WHAT IS EXPECTED:
Once you have located the line containing "GN-KRITERIEN" in the material below, return it exactly along with each line after it through the line containing "01-Zertifizierung".
START GIVEN DATA
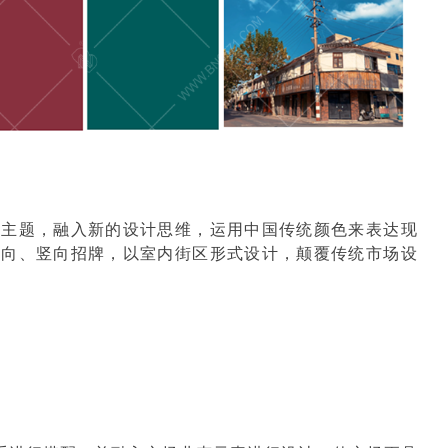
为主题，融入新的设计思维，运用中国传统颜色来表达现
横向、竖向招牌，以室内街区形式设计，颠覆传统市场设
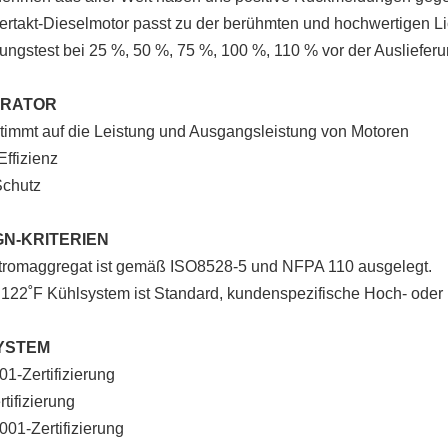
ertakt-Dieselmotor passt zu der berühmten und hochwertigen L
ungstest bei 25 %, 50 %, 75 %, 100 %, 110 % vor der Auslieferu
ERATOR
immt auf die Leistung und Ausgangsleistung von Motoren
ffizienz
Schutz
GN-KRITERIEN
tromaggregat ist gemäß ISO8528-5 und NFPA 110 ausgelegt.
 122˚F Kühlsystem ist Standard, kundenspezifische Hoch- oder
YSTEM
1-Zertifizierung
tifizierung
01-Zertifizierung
END GIVEN DATA
START GIVEN DATA
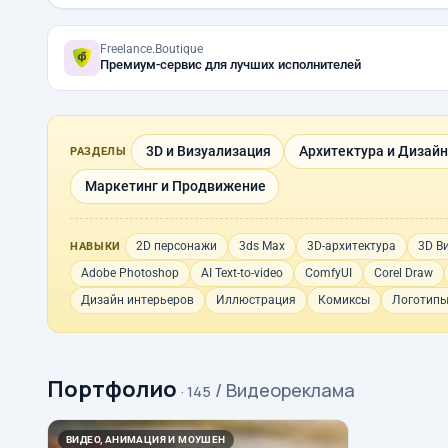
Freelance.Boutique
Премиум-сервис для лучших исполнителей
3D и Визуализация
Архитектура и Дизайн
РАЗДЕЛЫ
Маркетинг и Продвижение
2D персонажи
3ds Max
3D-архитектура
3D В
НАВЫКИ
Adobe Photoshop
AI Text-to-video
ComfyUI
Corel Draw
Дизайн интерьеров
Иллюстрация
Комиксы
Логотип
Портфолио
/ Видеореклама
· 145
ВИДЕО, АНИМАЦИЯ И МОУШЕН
END GIVEN DATA
EXERCISE ANSWER:
GN-KRITERIEN
tromaggregat ist gemäß ISO8528-5 und NFPA 110 ausgelegt.
 122˚F Kühlsystem ist Standard, kundenspezifische Hoch- oder
YSTEM
1-Zertifizierung
tifizierung
01-Zertifizierung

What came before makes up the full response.